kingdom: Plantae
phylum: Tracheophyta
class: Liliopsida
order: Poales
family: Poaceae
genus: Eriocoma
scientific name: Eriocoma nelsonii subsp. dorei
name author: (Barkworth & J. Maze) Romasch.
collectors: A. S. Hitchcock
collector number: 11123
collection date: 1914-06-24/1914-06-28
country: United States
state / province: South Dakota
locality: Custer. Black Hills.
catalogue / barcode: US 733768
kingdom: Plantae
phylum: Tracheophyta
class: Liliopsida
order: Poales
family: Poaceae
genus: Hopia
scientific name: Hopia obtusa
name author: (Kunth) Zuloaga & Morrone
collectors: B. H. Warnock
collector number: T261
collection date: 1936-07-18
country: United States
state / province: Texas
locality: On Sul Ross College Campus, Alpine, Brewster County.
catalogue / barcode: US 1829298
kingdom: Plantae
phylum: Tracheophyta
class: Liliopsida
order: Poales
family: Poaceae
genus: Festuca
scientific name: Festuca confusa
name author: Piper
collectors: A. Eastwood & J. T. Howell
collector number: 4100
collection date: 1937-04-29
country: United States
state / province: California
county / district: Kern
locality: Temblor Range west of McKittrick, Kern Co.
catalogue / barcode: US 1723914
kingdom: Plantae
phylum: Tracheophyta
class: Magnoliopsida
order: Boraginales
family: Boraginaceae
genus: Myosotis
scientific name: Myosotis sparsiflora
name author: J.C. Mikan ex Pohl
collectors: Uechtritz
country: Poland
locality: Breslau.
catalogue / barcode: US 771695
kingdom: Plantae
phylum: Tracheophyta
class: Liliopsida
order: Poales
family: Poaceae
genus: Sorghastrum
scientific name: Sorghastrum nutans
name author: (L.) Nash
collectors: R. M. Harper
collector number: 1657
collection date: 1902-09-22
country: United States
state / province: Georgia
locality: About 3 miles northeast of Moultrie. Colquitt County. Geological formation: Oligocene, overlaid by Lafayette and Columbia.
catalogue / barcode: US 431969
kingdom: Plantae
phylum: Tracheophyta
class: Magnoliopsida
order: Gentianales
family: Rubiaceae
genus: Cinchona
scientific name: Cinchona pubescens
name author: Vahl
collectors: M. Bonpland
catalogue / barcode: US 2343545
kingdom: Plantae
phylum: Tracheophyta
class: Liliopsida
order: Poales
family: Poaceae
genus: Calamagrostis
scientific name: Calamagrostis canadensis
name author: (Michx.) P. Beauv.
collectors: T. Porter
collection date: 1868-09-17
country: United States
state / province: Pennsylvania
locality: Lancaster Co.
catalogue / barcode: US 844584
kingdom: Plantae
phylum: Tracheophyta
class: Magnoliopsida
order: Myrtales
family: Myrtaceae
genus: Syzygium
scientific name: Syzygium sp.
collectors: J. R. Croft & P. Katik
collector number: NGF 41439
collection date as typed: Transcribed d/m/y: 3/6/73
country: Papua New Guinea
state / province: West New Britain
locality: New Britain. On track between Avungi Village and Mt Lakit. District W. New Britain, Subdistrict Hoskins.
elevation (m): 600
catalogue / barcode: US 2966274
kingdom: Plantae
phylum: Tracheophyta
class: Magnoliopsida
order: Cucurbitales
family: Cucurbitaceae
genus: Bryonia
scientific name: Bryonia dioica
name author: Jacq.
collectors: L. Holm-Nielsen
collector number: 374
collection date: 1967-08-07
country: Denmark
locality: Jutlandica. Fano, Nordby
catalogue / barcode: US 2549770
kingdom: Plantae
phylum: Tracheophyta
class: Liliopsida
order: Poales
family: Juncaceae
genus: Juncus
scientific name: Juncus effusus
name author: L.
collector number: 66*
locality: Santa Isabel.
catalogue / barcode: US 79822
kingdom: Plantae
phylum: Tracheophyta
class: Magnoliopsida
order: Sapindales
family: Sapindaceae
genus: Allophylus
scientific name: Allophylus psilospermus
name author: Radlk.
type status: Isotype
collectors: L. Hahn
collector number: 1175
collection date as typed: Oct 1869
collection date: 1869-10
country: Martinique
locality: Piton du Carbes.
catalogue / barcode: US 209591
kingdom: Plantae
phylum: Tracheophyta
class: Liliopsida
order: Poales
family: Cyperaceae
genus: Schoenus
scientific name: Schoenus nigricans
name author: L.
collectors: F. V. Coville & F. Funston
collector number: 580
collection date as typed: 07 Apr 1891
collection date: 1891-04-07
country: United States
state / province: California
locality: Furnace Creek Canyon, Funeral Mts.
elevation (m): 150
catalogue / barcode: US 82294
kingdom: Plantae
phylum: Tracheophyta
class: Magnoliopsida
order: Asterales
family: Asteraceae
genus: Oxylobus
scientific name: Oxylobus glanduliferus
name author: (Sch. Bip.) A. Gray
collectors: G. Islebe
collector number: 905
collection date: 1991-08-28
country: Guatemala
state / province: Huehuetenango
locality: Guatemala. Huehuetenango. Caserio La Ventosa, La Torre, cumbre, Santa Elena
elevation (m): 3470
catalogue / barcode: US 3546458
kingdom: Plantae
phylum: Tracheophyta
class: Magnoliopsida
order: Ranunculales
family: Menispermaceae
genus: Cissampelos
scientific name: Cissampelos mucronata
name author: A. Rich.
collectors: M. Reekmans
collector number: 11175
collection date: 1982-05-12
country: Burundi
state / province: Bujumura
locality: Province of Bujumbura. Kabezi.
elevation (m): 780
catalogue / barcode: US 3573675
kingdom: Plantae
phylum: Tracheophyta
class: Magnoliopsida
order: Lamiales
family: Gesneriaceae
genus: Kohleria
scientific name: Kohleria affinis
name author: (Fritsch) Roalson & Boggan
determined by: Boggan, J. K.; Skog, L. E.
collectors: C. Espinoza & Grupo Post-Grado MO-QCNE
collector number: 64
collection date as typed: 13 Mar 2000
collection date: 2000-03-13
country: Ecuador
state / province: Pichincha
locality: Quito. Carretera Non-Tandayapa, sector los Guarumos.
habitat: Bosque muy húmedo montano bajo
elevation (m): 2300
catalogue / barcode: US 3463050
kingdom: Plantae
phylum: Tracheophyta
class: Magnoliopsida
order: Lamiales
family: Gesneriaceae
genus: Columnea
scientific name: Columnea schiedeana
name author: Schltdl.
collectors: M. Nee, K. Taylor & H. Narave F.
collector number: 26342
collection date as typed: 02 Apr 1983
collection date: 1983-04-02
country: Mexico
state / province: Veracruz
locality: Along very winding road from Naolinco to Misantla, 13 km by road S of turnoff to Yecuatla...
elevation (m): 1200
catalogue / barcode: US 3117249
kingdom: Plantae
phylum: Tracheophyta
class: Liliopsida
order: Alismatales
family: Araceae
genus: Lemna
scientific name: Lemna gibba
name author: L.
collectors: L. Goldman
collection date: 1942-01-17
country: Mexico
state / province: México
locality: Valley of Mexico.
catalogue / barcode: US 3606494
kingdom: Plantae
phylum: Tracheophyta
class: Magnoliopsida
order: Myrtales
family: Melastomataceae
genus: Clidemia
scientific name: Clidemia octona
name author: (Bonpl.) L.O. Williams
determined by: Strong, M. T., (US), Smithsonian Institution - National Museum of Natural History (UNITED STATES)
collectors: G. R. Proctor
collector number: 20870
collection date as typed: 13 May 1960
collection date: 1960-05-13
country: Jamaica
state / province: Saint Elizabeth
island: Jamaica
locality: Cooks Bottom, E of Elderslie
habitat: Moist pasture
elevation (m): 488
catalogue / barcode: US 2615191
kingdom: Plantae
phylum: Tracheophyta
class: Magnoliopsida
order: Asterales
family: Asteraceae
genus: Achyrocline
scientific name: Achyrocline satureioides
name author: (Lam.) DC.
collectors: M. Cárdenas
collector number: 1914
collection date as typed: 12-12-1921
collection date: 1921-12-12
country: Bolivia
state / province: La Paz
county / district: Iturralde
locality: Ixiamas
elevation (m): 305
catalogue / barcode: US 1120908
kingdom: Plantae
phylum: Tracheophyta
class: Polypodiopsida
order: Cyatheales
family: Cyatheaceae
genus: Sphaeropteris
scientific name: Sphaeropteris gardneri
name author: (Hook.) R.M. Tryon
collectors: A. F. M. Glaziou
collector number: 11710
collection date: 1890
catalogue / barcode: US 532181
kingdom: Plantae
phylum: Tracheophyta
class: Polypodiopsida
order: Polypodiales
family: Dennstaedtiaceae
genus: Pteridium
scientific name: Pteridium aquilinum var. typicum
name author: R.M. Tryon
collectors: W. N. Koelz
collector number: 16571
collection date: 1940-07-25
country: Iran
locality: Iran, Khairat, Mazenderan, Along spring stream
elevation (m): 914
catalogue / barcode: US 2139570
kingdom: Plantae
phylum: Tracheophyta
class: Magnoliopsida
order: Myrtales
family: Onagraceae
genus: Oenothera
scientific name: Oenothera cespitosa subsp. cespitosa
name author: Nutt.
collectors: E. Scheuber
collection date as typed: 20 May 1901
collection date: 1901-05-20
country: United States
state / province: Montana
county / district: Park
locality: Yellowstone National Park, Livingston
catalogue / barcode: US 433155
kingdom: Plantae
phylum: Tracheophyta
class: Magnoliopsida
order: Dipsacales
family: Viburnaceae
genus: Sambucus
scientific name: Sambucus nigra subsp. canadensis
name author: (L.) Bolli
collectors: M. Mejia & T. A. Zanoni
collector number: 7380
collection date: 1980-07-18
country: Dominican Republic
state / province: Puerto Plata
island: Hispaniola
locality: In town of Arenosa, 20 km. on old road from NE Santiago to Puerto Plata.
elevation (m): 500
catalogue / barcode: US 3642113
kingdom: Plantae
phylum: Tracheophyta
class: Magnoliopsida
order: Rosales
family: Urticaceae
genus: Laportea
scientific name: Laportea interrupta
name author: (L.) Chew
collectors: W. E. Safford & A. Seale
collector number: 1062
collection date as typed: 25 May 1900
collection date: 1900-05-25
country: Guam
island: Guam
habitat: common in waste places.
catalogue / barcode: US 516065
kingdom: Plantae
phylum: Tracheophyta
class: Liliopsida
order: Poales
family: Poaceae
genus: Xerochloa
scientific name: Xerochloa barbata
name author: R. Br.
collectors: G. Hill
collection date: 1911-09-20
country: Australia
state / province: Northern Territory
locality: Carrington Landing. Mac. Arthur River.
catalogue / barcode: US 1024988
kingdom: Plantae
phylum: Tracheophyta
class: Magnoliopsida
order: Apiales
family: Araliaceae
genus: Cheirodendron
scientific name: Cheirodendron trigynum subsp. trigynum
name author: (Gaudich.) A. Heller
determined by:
———
*Given instruction*. Reproduce the lines of these items verbatim, starting at the line containing "scientific name: Hopia obtusa" and ending at the line containing "catalogue / barcode: US 1723914", both included.

*Reply to the exercise*.
scientific name: Hopia obtusa
name author: (Kunth) Zuloaga & Morrone
collectors: B. H. Warnock
collector number: T261
collection date: 1936-07-18
country: United States
state / province: Texas
locality: On Sul Ross College Campus, Alpine, Brewster County.
catalogue / barcode: US 1829298
kingdom: Plantae
phylum: Tracheophyta
class: Liliopsida
order: Poales
family: Poaceae
genus: Festuca
scientific name: Festuca confusa
name author: Piper
collectors: A. Eastwood & J. T. Howell
collector number: 4100
collection date: 1937-04-29
country: United States
state / province: California
county / district: Kern
locality: Temblor Range west of McKittrick, Kern Co.
catalogue / barcode: US 1723914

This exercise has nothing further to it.